Work request A
Reproduce the lines of the listing verbatim, from its first line through the line containing "## Disclaimer", both included.

To illustrate the difference, here's what I get if I go to the TLG and look up Iliad book 5, line 1:

Ἔνθ’ αὖ Τυδεΐδῃ Διομήδεϊ Παλλὰς Ἀθήνη

Here's what I find if I go to the standard hardcopy critical edition and look up the same line:

ἕνθ’ αὖ Τυδείδηι Διομήδεϊ Παλλὰς Ἀθήνη

E 1 [Ammon.] Diff. 170; 1a ApS 47.10, 69.8; 1b Epm. ad A 30b; 1 (Τυδ.-)-2a Max. Tyr. 8.5; ...

E 1 Διομήδεϊ sic (-εϊ) 1 16 572 982 Epm. disertim Ω

You almost certainly can't read either of these; don't worry, I can. You don't need to be able to read them to get the point of the contrast I'm drawing. Briefly, in the critical edition the second line is a list of references to and quotations of the text in later ancient authors; the third line is a list of notes on orthography and textual variations between the various surviving ancient manuscripts.)

This difference isn't a failing of the electronic medium per se, of course. It's a human failure. Just like the ordering and contextual problems that Oliebonk describes. There's nothing to stop people from producing critical editions in a digital format; there's no widely-agreed system for transferring the information you'd get in a critical edition to a digital format, but that's a matter of time. But the point is that no one's done it yet. As long as this failure in functionality, imagination, and precision is with us, it'd be daft for a researcher to try to switch over completely, because the hardcopies are where the research tools are at. And this failure is likely to hang around for a long time yet: the TLG has been going since the 1970s, but the service provider has never shown the slightest interest in trying to rectify the problems.

LordSariel

Call me old fashioned, but I enjoy original documents. I am more productive in a work space with my colleagues, in a cozy library/archive. Ideally one with copious natural light. Feeling the original paper adds a tangible affirmation of my work. And looking through the whole file, and reaching the end, helps me assure that I missed nothing.

When viewing digital files on a computer or tablet, I tend to be lazier, less enthused, and easily distracted. I also get confused when documents end suddenly or don't paint a full picture - I automatically think something happened in the digitization process and my file is not complete.

In short, a highly personal decision for me in favor of original, hard-copy sources. It is an inconvenience in terms of travel and time, but the experience is more enjoyable to me professionally. Another person mentioned, the original order of documents (and boxes/collections) further helps frame my research/conclusions.

bettinafairchild

First I suggest you check out Nicholson Baker's essay, "Discards", which is a reflection upon the digitization of card catalogues, way back in 1994. He covers a lot of the issues that have become so evident as more documents have been digitized.

I work with original documents in private collections, so I get to spend a lot of time with them. I think digitizing a document is an example of the ways people prioritize vision over all of the other senses. Digitization only covers one sense, and only one dimension. That actually does convey most of the information usually want, such as what the image or the words are. But other important information is lost that might be important at some point. Such as the depth of the letters, the quality of the paper, the feel of the paper, and such. This is particularly important if something is hard to read. Looking at different angles can help to elucidate some of the text. If there is a palimpsest, then that information is lost. If one is wondering when the text was written, the paper can provide clues. Harder to detect a forgery via digitized document. For most situations, though, digitized documents will do.

Work request B
In the forum thread, the TLG example is followed by a "failure" that is said to persist. List the areas of that failure.

Information shown
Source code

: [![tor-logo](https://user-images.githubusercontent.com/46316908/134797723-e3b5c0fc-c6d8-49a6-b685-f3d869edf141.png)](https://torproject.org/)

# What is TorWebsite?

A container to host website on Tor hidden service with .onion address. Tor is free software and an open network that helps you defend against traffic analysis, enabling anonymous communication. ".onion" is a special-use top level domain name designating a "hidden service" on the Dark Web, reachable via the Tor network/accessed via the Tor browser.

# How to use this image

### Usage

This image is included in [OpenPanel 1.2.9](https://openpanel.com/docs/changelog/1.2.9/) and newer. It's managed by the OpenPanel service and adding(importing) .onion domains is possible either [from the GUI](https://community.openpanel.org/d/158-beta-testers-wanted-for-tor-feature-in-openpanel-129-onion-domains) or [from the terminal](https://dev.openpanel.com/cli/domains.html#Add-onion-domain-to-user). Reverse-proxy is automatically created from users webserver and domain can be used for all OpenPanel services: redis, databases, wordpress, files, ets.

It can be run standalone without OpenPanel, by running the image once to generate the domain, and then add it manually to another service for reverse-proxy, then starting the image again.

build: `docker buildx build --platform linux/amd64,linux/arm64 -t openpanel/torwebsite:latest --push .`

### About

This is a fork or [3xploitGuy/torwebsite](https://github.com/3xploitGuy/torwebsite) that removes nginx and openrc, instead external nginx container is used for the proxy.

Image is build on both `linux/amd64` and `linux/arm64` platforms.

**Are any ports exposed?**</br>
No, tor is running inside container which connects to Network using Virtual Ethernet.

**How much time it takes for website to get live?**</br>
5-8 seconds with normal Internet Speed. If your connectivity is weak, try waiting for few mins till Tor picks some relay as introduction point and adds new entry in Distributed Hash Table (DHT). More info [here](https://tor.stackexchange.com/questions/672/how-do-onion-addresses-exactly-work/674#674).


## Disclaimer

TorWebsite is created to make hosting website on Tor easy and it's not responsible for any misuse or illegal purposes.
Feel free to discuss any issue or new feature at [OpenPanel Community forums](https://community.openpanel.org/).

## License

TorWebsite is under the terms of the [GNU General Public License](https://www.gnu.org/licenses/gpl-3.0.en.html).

Exercise result A
Source code

: [![tor-logo](https://user-images.githubusercontent.com/46316908/134797723-e3b5c0fc-c6d8-49a6-b685-f3d869edf141.png)](https://torproject.org/)

# What is TorWebsite?

A container to host website on Tor hidden service with .onion address. Tor is free software and an open network that helps you defend against traffic analysis, enabling anonymous communication. ".onion" is a special-use top level domain name designating a "hidden service" on the Dark Web, reachable via the Tor network/accessed via the Tor browser.

# How to use this image

### Usage

This image is included in [OpenPanel 1.2.9](https://openpanel.com/docs/changelog/1.2.9/) and newer. It's managed by the OpenPanel service and adding(importing) .onion domains is possible either [from the GUI](https://community.openpanel.org/d/158-beta-testers-wanted-for-tor-feature-in-openpanel-129-onion-domains) or [from the terminal](https://dev.openpanel.com/cli/domains.html#Add-onion-domain-to-user). Reverse-proxy is automatically created from users webserver and domain can be used for all OpenPanel services: redis, databases, wordpress, files, ets.

It can be run standalone without OpenPanel, by running the image once to generate the domain, and then add it manually to another service for reverse-proxy, then starting the image again.

build: `docker buildx build --platform linux/amd64,linux/arm64 -t openpanel/torwebsite:latest --push .`

### About

This is a fork or [3xploitGuy/torwebsite](https://github.com/3xploitGuy/torwebsite) that removes nginx and openrc, instead external nginx container is used for the proxy.

Image is build on both `linux/amd64` and `linux/arm64` platforms.

**Are any ports exposed?**</br>
No, tor is running inside container which connects to Network using Virtual Ethernet.

**How much time it takes for website to get live?**</br>
5-8 seconds with normal Internet Speed. If your connectivity is weak, try waiting for few mins till Tor picks some relay as introduction point and adds new entry in Distributed Hash Table (DHT). More info [here](https://tor.stackexchange.com/questions/672/how-do-onion-addresses-exactly-work/674#674).


## Disclaimer

Exercise result B
Functionality, imagination, and precision.